如何在Coq中使用归纳类型的案例 [英] How to do cases with an inductive type in Coq

问题描述

我想使用destruct策略来证明案件的陈述.我已经在线阅读了几个示例，我很困惑.有人可以更好地解释吗?

I wan to use the destruct tactic to prove a statement by cases. I have read a couple of examples online and I'm confused. Could someone explain it better?

这是一个小例子(有其他解决方法，但尝试使用destruct):

Here is a small example (there are other ways to solve it but try using destruct):

 Inductive three := zero 
                  | one 
                  | two.
 Lemma has2b2: forall a:three, a<>zero /\ a<>one -> a=two.

现在一些在线示例建议您执行以下操作:

Now some examples online suggest doing the following:

intros. destruct a.

在这种情况下，我得到:

In which case I get:

3 subgoals H : zero <> zero /\ zero <> one
______________________________________(1/3) 
zero = two

______________________________________(2/3) 
one = two

______________________________________(3/3) 
two = two

因此，我想证明前两种情况是不可能的.但是机器将它们列为子目标，并希望我证明它们……这是不可能的.

So, I want to prove that the first two cases are impossible. But the machine lists them as subgoals and wants me to PROVE them... which is impossible.

摘要: 如何准确地丢弃不可能的情况?

Summary: How to exactly discard the impossible cases?
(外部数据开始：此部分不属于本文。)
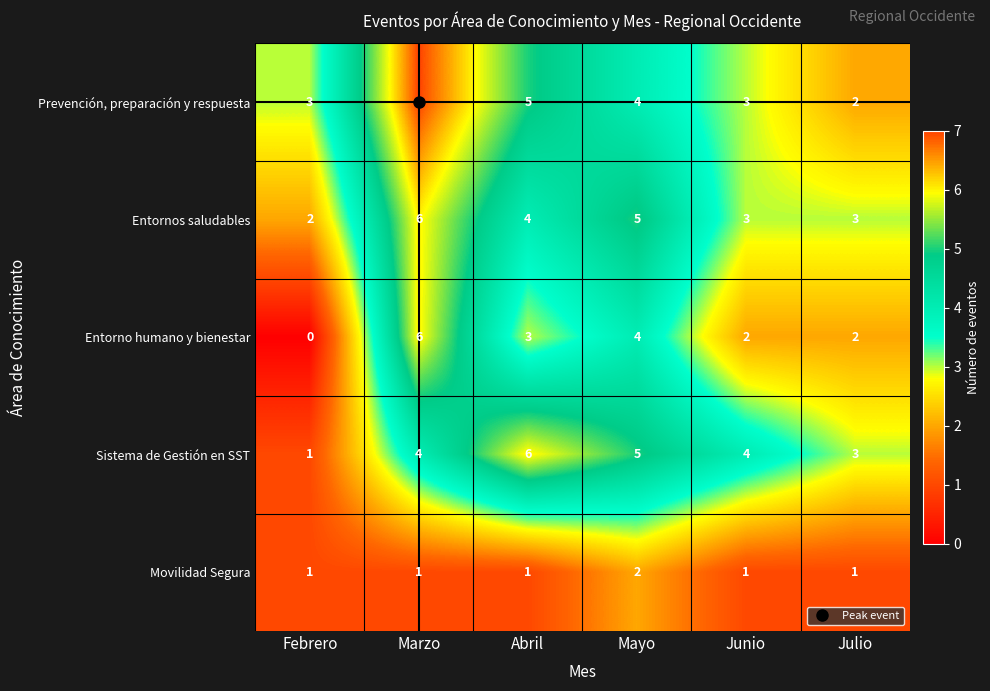

Which series has the largest range (max minus min)?

Entorno humano y bienestar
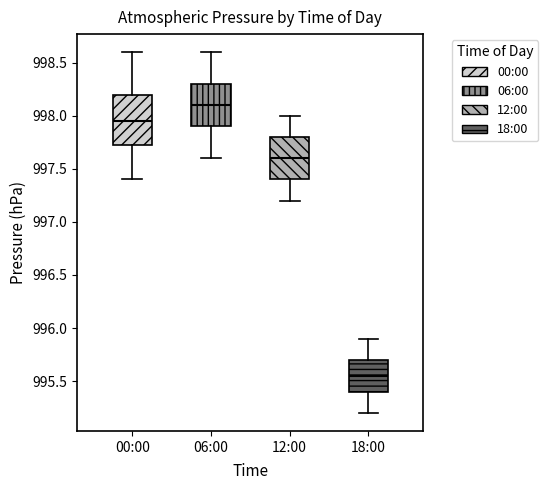

Comparing the boxes themselves (not the whiskers), which one is the tallest?

00:00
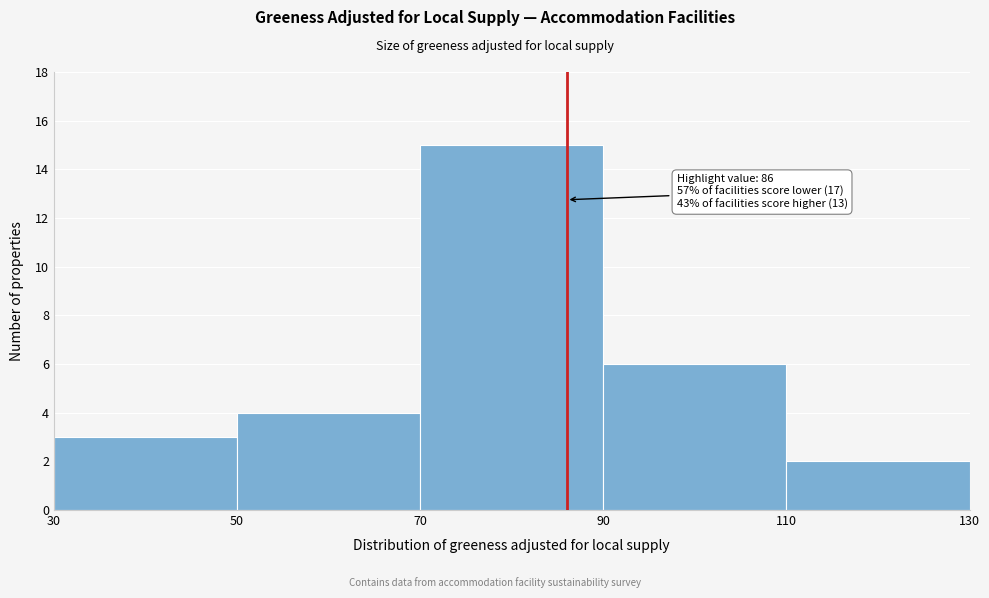

Over which range of the x-axis is the bar tallest?

70 to 90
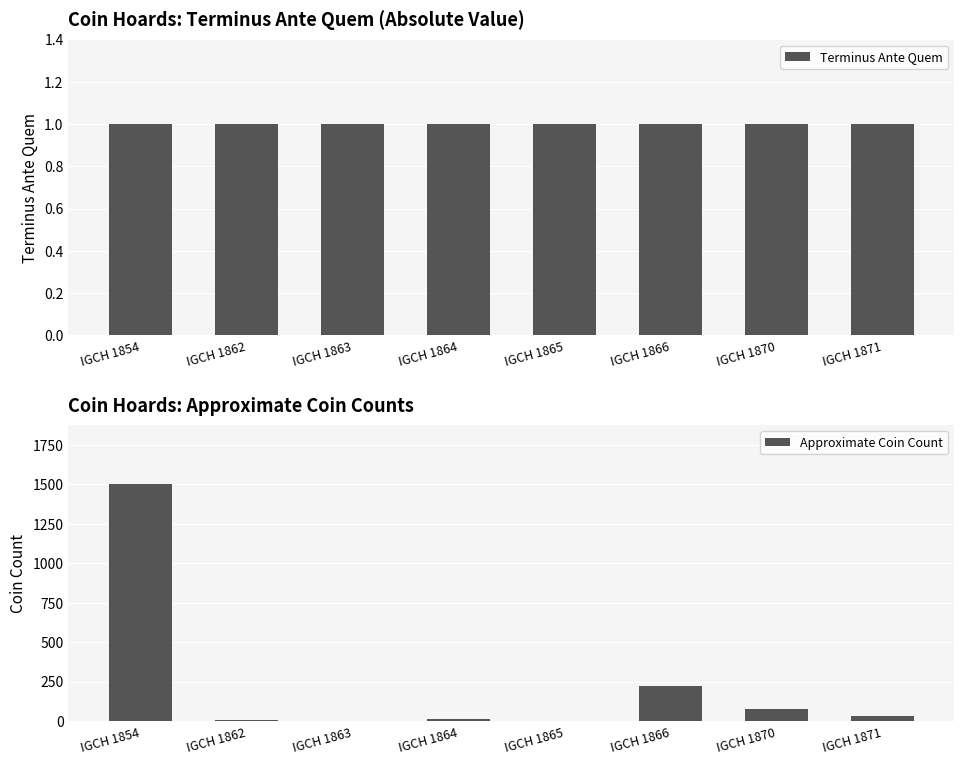

The Terminus Ante Quem series shows 1 at IGCH 1866. True or false?

False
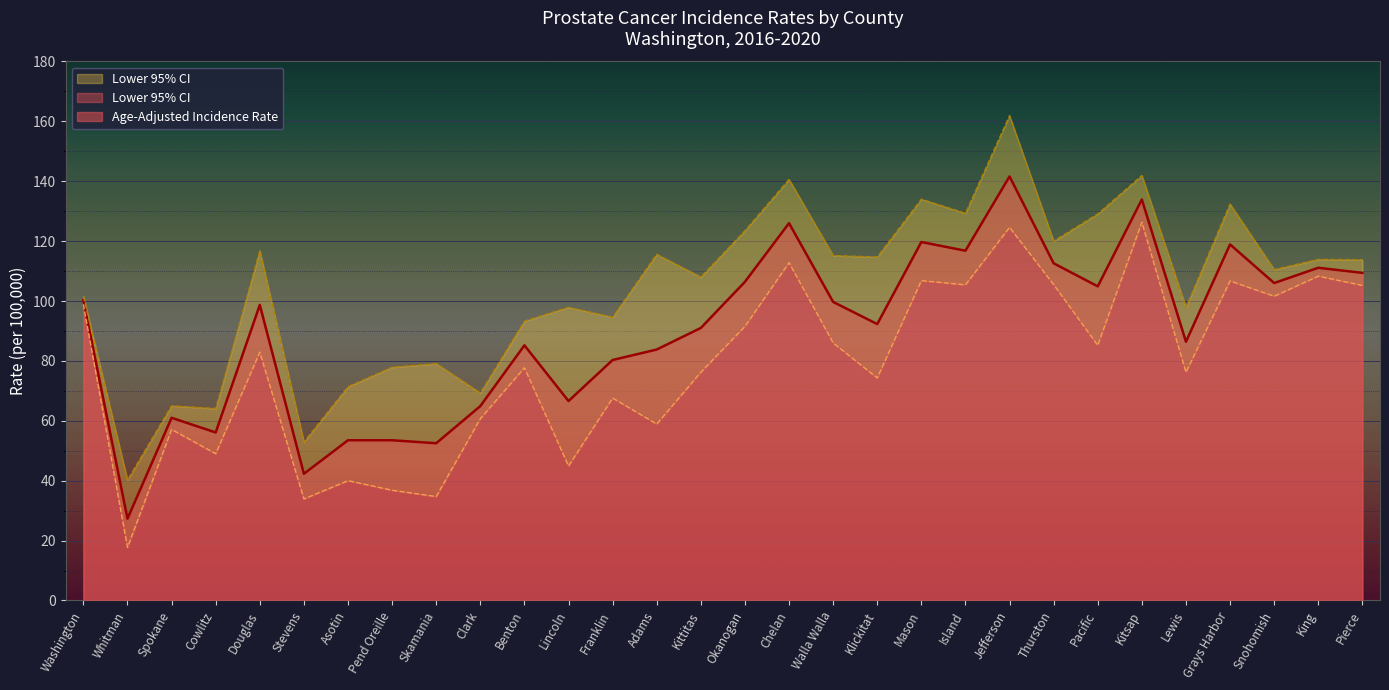

What is the maximum value shown in the chart?

161.9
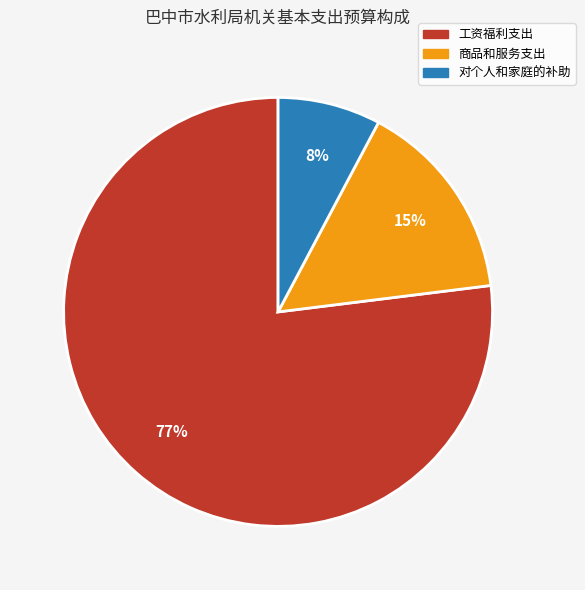

The 工资福利支出 slice represents 70% of the pie. True or false?

False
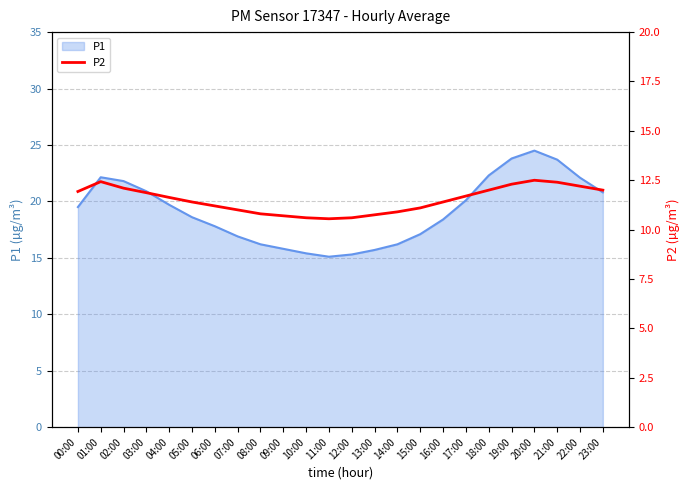

Is it true that P1 equals 18.4 at 16:00?

True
我已经看到一些使用inversion的示例，但是我不理解该过程.

I have seen some examples using inversion but I don't understand the procedure.

最后，如果我的引理取决于几种归纳类型，而我仍然想涵盖所有情况，会发生什么?

Finally, what happens if my lemma depends on several inductive types and I still want to cover ALL cases?

推荐答案

如何丢弃不可能的案例?好吧，确实不能证明前两个义务，但是请注意，它们有相互矛盾的假设(分别为zero <> zero和one <> one).因此，您可以使用tauto证明这些目标(如果您有兴趣的话，还有一些更原始的策略可以解决问题).

How to discard impossible cases? Well, it's true that the first two obligations are impossible to prove, but note they have contradicting assumptions (zero <> zero and one <> one, respectively). So you will be able to prove those goals with tauto (there are also more primitive tactics that will do the trick, if you are interested).

inversion是destruct的更高级版本.除了破坏"归纳法外，它有时还会产生一些相等性(您可能需要).它本身是induction的简单版本，它将另外为您生成归纳假设.

inversion is a more advanced version of destruct. Additional to 'destructing' the inductive, it will sometimes generate some equalities (that you may need). It itself is a simple version of induction, which will additionally generate an induction hypothesis for you.

如果您的目标中有几种归纳类型，则可以一个一个地destruct/invert归类.

If you have several inductive types in your goal, you can destruct/invert them one by one.

更详细的演练:

Inductive three := zero | one | two .

Lemma test : forall a, a <> zero /\ a <> one -> a = two.
Proof.
  intros a H.
  destruct H. (* to get two parts of conjunction *)
  destruct a. (* case analysis on 'a' *)
(* low-level proof *)
  compute in H. (* to see through the '<>' notation *)
  elimtype False. (* meaning: assumptions are contradictory, I can prove False from them *)
  apply H.
  reflexivity.
(* can as well be handled with more high-level tactics *)
  firstorder.
(* the "proper" case *)
  reflexivity.
Qed.

这篇关于如何在Coq中使用归纳类型的案例的文章就介绍到这了，希望我们推荐的答案对大家有所帮助，也希望大家多多支持IT屋！